IRP; MODIFY REQUIREMENTS                                                                        S.B. 272:

                                                                                 SUMMARY OF INTRODUCED BILL

                                                                                                         IN COMMITTEE







Senate Bill 272 (as introduced 4-19-23)

Sponsor:  Senator Sue Shink

Committee:  Energy and Environment


Date Completed:  6-20-23




The bill would amend Public Act 3 of 1939, the Public Service Commission Law, to require an electric utility's integrated resource plan (IRP) to address its impact on climate change, equity, and reliability, among other specified subjects. The bill also would require an IRP, before approval by the Michigan Public Service Commission (MPSC), to demonstrate that a utility has made progress on eliminating greenhouse gas emissions and adverse health effects related to power generation and reduced harms to individuals in environmental justice communities.


Under the Act, each utility whose rates are regulated by the MPSC must file with the MPSC an IRP that provides a five-year, 10-year, and 15-year projection of the utility's load obligations and plans to meet those obligations.

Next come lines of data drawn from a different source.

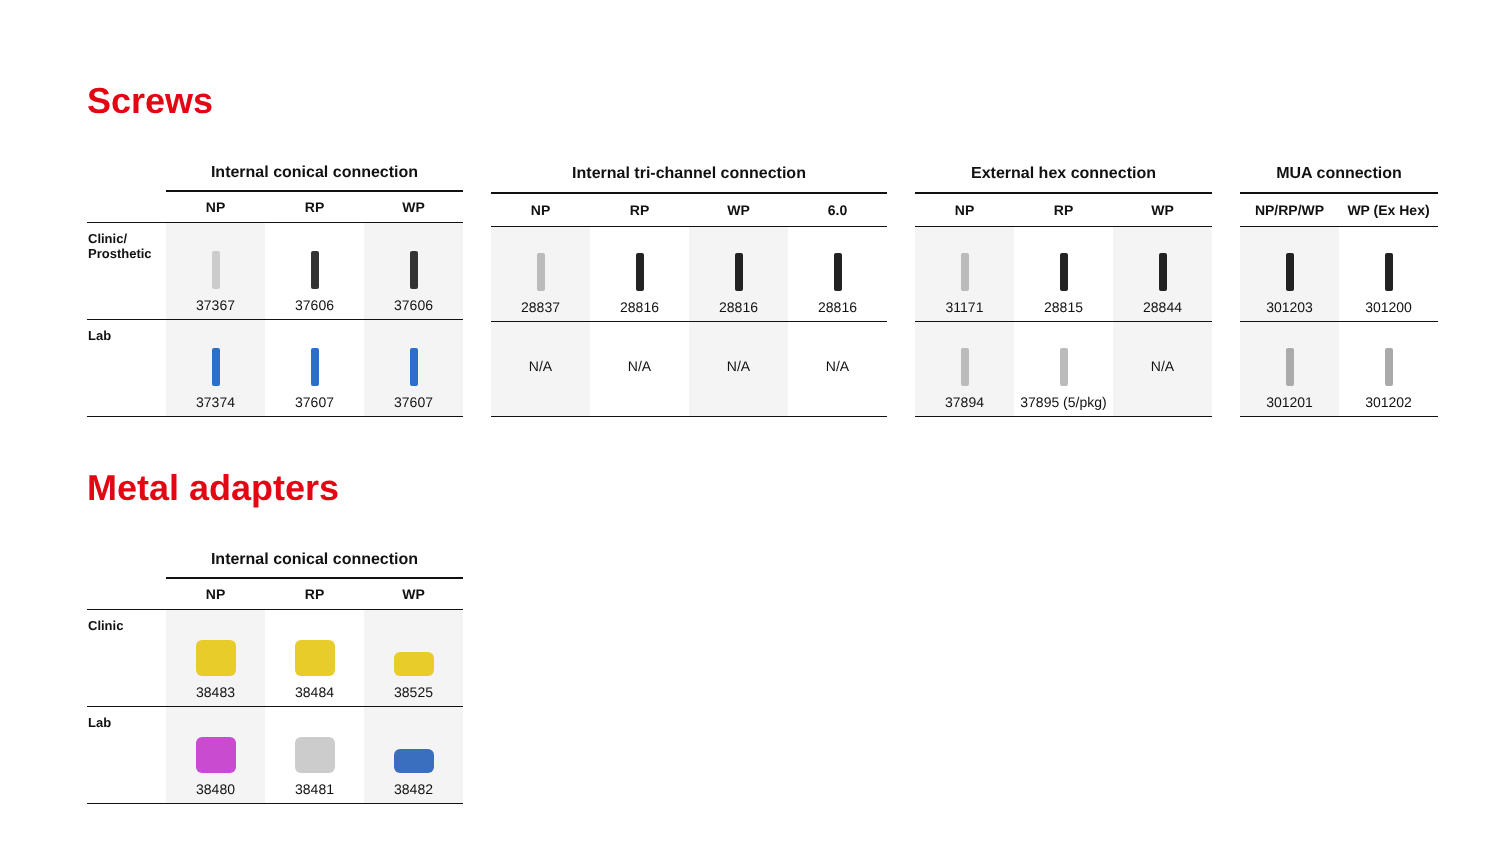Screws
| | Internal conical connection | | |
| --- | --- | --- | --- |
| | NP | RP | WP |
| Clinic/ Prosthetic | 37367 | 37606 | 37606 |
| Lab | 37374 | 37607 | 37607 |
| Internal tri-channel connection | | | |
| --- | --- | --- | --- |
| NP | RP | WP | 6.0 |
| 28837 | 28816 | 28816 | 28816 |
| N/A | N/A | N/A | N/A |
| External hex connection | | |
| --- | --- | --- |
| NP | RP | WP |
| 31171 | 28815 | 28844 |
| 37894 | 37895 (5/pkg) | N/A |
| MUA connection | |
| --- | --- |
| NP/RP/WP | WP (Ex Hex) |
| 301203 | 301200 |
| 301201 | 301202 |
Metal adapters
| | Internal conical connection | | |
| --- | --- | --- | --- |
| | NP | RP | WP |
| Clinic | 38483 | 38484 | 38525 |
| Lab | 38480 | 38481 | 38482 |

The IRP must provide a plan to meet the utility's generation reliability requirements and all applicable State and Federal reliability and environmental regulations over those time periods.  In addition, the plan must include projections on energy purchased or produced by the electric utility from a renewable energy resource and details on the utility's energy waste reduction efforts, among other requirements.


Under the bill, an IRP also would have to include the IRP's impact on climate change, equity, reliability, affordability, cumulative health effects, and emissions in addition to carbon.

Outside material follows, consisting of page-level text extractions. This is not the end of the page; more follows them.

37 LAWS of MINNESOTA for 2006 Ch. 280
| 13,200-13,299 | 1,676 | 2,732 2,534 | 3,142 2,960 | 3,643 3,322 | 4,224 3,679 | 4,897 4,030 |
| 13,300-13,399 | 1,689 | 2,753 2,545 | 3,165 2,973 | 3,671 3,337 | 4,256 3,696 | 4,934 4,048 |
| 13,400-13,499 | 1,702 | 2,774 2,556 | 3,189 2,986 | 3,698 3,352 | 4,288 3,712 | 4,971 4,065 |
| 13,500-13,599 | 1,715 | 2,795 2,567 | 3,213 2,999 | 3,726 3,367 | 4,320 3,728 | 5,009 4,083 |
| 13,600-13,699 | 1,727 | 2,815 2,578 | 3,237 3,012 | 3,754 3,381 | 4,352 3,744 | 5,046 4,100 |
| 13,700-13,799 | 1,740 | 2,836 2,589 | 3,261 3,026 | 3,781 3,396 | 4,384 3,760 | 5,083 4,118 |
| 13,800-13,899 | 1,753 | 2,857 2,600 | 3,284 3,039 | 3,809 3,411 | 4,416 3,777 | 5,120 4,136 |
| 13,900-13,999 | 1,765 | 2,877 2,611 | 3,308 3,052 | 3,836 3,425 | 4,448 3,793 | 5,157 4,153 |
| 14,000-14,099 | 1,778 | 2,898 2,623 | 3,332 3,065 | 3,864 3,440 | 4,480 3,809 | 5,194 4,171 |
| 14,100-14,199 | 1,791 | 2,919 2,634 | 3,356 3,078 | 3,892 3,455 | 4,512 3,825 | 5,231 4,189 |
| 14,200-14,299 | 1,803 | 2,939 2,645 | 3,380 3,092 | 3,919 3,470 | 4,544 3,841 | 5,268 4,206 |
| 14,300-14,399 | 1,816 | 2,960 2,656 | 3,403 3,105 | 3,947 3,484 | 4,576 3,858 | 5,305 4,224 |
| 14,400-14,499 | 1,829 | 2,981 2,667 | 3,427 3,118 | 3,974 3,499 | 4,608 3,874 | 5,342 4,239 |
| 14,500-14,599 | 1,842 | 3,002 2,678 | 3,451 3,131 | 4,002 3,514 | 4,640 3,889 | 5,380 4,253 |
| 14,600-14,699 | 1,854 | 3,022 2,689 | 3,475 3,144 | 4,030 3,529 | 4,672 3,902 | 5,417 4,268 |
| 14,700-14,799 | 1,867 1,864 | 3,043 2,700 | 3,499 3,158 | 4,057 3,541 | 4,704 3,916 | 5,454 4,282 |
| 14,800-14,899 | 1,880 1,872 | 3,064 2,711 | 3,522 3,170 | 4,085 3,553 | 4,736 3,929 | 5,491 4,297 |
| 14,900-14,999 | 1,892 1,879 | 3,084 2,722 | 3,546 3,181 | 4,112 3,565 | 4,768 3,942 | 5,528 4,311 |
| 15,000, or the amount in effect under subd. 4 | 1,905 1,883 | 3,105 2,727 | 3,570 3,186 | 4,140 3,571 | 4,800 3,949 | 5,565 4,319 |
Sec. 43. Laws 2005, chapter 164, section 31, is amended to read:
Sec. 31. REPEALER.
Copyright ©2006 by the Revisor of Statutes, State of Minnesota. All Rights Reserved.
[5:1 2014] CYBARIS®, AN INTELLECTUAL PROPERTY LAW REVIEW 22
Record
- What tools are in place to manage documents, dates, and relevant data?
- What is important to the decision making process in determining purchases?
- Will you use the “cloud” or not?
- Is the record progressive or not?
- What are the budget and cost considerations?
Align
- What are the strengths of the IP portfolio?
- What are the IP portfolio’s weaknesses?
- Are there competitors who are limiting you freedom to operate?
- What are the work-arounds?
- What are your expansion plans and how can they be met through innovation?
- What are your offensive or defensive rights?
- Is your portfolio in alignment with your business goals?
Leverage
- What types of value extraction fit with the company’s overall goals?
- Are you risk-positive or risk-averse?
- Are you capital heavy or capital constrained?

The Act requires the MPSC to evaluate a utility's IRP in a contested case hearing, provide any recommendations it may have, allow for revisions to the IRP upon any recommendations, and then approve or deny the IRP. The MPSC must approve an IRP if it determines that the IRP represents the most reasonable and prudent means of meeting the utility's energy and capacity needs and that construction or investment in a new or existing capacity resource in the State is completed using a workforce composed of residents in the State. In addition, under the bill, the MPSC would have to determine the following before approving an IRP:


 --    The IRP made progress toward the elimination of greenhouse gas emissions from power generation in the State or for import into the State by 2035.

 --    The IRP made progress toward the elimination of adverse effects on human health due to power generation in the State.

 --    The plan reduced harms to the health, safety, and welfare of individuals in environmental justice communities.


(Generally, contested case hearings are proceedings in which a regulatory body determines the legal rights and duties of a party after evidence is provided and evaluated. Contested case hearings before the MPSC determine electric utilities' rights and duties related to the generation, acquisition, and sale of electricity in the State. The contested case process provides an opportunity for interested parties, such as the public or industry stakeholders, to intervene and offer evidence concerning a case's content.)

MCL 460.6t                                                         Legislative Analyst:  Tyler P. VanHuyse




The bill would have no fiscal impact on State or local government.


                                                                           Fiscal Analyst:  Elizabeth Raczkowski


This analysis was prepared by nonpartisan Senate staff for use by the Senate in its deliberations and does not constitute an official statement of legislative intent.